The puppy looked up at her, almost sleepy, but then sprang up, ran to her, golden retriever ears flopping around the couch. She fell almost, plopped down on her butt and scooped him up, this Baxter-puppy-that-couldn’t-be. He licked her face like Baxter, wiggled and climbed over her. Baxter as a puppy. Her heart filled with joy and pain, gladness at this stolen moment. She’d missed him and what he stood for, more than she realized.
And then another yip, and there were more of them. Seven in the end. A litter. She couldn’t leave them to the bulldozers. She could barely leave the room. So much love, so many memories. A room of seven Baxters. She found an empty box, filled it with them. After longer than she cared to admit they all went in the car, then back to her office.
Where they disappeared. Some one took them from the box and she fumed about it. Angry. Cursed the world. She could go buy a puppy, sure. Buy seven of them. But they wouldn’t yip like Baxter. She took her bitterness out on the house. Had her assistant do the final inspection that afternoon.
He came back almost manic with glee, talking about papers, forms. The builder he said, over and over again, as if she would understand. They filled him with coffee, made him slow down. He’d found plans. Dozens of them, upstairs in a drawer. The architect was famous, the house couldn’t be bulldozed. He’d dreamed of finding a hidden gem like this.
But the forms, the papers, where were they? Stolen from his car. But he’d find them again. The bull dozers couldn’t come.
Dispatched an intern, a quick young thing. She came back faster, her eyes red from tears. Just like her grandmother’s house. No, no papers, no forms, no sign of that. But the rooms all smelled like her grandmother, like mint couch drops and hair oil. A bowl of M&Ms on the mantel of the fireplace, red and green ones so it would always be Christmas, she said with chocolate in her teeth. The intern got the price out of the computer, the details on the back taxes. Less than most down payments, but more than the girl could afford. Then the tears came, they couldn’t bulldoze her grandmother’s house.

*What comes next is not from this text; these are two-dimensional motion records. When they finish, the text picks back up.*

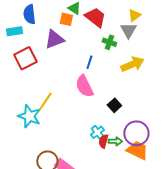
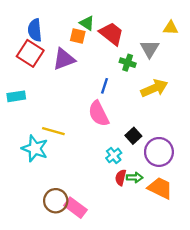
yellow triangle: (134, 15) -> (171, 28), moved, turned 40
cyan rectangle: (14, 31) -> (16, 96), moved
red square: (25, 58) -> (30, 53), moved, turned -30
yellow line: (45, 101) -> (53, 131), turned 72
cyan cross: (97, 132) -> (114, 155), moved
purple circle: (136, 133) -> (159, 152), moved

Clever house, Lindsey thought, catching on to its scheme. She drove in the setting sun, stood out front. You always thought of it the other way ‘round, of people haunting houses, not houses haunting people. She walked up the front porch, put her hand on the wood, feeling the warmth. From the sun maybe, caught all day, or maybe from something else, the beating heart of place. Baxter had been more than a dog, in the end, he had a soul somehow, he was Real. Could a house do the same?
Inside a comforting yip greeted her back. “You’re smart,” she told her house, and opened the door to find the golden retriever pup, a bright blue welcome home ribbon tied on his neck.